**ACTIVITY A**
Write out the web scraping post word for word, from "soup = BeautifulSoup(page.text, 'html.parser')" up to and including "time.sleep(60)".
**ACTIVITY B**
List every name that the code in the web scraping post brings in through its import statements.

Top of EXTRACT TO READ

Apologies, I am a beginning at Python and webscraping.
I am web scraping wugniu.com to extract readings for characters that I input. I made a list of 10273 characters to format into the URL and bring up the page with readings, then I used the Requests module to return the source code, then Beautiful Soup to return all the audio ids (as their strings contain the readings for the input characters - I couldn't use the text that comes up in the table as they are svgs). Then I tried to output the characters and their readings to out.txt.
# -*- coding: utf-8 -*-
import requests, time
from bs4 import BeautifulSoup
from requests.packages.urllib3.exceptions import InsecureRequestWarning
requests.packages.urllib3.disable_warnings(InsecureRequestWarning)
characters = [
#characters go here
]
output = open("out.txt", "a", encoding="utf-8")
tic = time.perf_counter()
for char in characters:
# Characters from the list are formatted into the url
url = "https://wugniu.com/search?char=%s&table=wenzhou" % char
page = requests.get(url, verify=False)
soup = BeautifulSoup(page.text, 'html.parser')
for audio_tag in soup.find_all('audio'):
audio_id = audio_tag.get('id').replace("0-","")
#output.write(char)
#output.write(" ")
#output.write(audio_id)
#output.write("\n")
print(i)
time.sleep(60)
output.close()
toc = time.perf_counter()
duration = int(toc) - int(tic)
print("Took %d seconds" % duration)

Bottom of EXTRACT TO READ
Top of RECORD SET

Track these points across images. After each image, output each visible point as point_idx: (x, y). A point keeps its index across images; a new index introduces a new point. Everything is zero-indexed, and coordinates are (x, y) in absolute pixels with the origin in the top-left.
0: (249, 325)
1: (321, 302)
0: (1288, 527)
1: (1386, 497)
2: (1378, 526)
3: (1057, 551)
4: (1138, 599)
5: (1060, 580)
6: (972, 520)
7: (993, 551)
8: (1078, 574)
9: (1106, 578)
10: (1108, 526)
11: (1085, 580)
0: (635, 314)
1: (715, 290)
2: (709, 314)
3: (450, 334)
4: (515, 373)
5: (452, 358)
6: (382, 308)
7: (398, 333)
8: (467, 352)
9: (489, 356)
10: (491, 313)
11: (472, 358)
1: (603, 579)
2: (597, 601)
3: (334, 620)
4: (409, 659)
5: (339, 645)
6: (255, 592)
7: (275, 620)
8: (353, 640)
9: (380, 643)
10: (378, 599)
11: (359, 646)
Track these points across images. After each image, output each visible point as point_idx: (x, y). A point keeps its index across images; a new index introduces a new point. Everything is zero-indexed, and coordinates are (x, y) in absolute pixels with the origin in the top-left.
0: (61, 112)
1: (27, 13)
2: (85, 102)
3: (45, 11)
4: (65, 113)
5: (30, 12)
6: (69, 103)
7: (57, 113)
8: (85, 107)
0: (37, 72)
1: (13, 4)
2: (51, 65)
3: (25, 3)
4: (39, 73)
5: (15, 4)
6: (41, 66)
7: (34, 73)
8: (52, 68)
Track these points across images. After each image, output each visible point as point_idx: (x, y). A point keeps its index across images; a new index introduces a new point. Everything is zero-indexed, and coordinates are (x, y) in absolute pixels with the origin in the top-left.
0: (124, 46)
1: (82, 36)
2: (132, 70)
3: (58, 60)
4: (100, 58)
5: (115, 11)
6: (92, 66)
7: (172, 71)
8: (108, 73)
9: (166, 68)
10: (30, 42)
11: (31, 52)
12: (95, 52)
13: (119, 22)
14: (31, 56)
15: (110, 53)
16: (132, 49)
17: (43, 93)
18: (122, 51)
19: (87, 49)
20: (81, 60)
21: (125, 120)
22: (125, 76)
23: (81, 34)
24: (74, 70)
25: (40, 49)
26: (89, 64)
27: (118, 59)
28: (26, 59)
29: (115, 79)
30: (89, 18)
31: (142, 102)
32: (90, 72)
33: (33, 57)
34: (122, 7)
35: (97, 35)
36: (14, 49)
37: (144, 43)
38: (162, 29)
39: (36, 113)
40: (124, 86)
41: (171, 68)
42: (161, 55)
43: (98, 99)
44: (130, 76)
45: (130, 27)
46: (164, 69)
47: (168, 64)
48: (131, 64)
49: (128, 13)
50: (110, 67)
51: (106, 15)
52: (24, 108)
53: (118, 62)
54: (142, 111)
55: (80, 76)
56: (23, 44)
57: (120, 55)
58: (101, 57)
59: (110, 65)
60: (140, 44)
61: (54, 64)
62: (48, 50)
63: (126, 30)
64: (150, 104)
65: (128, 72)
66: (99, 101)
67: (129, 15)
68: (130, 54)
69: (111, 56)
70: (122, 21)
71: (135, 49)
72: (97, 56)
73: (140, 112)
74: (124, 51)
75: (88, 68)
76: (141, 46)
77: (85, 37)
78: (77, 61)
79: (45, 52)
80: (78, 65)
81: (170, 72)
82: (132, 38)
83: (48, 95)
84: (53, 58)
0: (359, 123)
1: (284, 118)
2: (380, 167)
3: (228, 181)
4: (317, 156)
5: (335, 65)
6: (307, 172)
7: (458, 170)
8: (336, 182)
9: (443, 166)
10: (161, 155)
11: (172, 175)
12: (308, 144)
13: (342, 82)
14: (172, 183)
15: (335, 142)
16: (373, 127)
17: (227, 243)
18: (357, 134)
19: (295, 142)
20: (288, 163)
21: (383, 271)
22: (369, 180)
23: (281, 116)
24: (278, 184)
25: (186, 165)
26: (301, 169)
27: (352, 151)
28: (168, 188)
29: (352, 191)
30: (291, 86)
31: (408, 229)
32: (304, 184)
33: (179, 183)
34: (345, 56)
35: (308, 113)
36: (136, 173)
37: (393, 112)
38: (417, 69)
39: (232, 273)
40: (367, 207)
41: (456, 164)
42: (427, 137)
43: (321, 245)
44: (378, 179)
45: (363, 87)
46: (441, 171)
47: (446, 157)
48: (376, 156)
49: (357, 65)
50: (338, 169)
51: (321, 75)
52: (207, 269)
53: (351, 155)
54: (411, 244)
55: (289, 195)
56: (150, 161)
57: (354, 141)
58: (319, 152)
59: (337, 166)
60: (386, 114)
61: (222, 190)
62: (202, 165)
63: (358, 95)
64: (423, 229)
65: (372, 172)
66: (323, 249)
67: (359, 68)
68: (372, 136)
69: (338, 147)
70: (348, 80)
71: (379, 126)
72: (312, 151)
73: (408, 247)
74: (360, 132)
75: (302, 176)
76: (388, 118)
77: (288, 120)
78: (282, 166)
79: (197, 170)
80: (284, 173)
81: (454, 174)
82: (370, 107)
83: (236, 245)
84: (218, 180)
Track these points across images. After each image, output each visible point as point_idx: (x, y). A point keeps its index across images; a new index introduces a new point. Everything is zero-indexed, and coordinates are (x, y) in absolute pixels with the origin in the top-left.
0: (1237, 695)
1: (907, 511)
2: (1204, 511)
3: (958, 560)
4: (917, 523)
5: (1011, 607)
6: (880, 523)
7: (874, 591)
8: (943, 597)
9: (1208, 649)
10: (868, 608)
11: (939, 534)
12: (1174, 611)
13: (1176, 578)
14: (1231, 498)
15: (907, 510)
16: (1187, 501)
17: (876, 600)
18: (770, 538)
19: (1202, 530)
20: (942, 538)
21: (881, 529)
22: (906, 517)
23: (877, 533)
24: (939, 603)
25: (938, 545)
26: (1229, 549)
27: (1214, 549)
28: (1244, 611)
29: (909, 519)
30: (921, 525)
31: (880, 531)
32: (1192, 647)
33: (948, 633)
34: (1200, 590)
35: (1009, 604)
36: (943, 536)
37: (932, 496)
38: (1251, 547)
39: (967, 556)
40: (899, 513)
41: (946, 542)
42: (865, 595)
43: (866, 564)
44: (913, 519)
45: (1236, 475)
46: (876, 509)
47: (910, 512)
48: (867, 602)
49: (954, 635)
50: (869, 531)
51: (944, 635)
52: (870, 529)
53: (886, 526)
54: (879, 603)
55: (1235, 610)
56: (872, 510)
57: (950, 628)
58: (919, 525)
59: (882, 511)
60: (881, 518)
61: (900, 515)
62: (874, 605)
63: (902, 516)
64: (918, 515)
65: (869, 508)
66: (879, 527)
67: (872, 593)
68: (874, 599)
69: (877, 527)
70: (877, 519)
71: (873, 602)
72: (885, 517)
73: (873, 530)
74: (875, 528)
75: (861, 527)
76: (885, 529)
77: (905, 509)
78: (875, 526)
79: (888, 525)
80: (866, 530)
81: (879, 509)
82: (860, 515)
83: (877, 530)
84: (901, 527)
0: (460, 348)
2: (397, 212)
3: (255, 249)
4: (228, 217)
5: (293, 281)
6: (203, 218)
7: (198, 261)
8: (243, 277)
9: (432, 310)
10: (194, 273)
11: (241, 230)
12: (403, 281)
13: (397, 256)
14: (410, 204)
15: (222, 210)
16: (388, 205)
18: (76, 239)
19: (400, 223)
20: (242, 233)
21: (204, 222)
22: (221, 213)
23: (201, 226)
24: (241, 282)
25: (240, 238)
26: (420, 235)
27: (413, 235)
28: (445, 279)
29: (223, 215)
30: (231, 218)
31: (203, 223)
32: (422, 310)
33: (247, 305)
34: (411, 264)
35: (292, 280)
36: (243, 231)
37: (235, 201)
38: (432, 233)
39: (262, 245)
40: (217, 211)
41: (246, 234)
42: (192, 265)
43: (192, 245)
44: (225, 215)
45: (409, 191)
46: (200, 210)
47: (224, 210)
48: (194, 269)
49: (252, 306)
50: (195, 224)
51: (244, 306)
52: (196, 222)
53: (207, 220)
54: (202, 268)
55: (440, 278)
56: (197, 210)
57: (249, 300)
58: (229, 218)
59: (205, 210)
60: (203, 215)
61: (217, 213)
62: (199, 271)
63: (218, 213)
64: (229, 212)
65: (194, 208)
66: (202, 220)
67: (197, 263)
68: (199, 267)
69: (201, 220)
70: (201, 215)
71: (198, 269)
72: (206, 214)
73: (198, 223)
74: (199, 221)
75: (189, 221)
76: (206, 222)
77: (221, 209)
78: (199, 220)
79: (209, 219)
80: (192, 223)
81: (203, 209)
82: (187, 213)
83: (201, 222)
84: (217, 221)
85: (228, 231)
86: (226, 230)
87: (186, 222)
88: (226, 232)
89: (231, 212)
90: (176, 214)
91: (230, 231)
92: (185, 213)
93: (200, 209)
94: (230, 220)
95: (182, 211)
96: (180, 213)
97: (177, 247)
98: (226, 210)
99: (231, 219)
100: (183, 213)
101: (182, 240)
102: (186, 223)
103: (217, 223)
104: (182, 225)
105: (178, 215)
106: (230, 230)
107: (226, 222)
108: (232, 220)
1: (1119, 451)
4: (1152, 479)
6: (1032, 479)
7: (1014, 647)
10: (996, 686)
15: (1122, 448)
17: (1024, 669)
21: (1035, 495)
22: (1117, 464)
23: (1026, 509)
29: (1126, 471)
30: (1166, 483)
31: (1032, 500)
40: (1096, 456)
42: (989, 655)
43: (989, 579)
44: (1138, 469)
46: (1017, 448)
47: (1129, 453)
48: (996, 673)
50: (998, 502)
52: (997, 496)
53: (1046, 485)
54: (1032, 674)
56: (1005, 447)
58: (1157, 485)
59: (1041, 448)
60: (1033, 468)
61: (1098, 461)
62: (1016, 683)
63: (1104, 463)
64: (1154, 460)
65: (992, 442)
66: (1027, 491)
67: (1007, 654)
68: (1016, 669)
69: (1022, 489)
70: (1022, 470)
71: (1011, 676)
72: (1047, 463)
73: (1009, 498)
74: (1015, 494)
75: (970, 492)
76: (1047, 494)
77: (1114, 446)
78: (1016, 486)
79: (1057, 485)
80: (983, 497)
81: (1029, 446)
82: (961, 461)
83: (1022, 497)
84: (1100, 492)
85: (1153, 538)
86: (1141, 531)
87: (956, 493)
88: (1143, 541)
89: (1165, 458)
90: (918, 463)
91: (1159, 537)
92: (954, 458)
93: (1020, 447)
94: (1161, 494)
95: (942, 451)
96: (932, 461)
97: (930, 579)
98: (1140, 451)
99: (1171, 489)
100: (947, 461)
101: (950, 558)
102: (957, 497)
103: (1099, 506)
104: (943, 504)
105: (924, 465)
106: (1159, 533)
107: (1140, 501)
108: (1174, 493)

Bottom of RECORD SET

**REPLY A**
soup = BeautifulSoup(page.text, 'html.parser')
for audio_tag in soup.find_all('audio'):
audio_id = audio_tag.get('id').replace("0-","")
#output.write(char)
#output.write(" ")
#output.write(audio_id)
#output.write("\n")
print(i)
time.sleep(60)

**REPLY B**
requests, time, BeautifulSoup, InsecureRequestWarning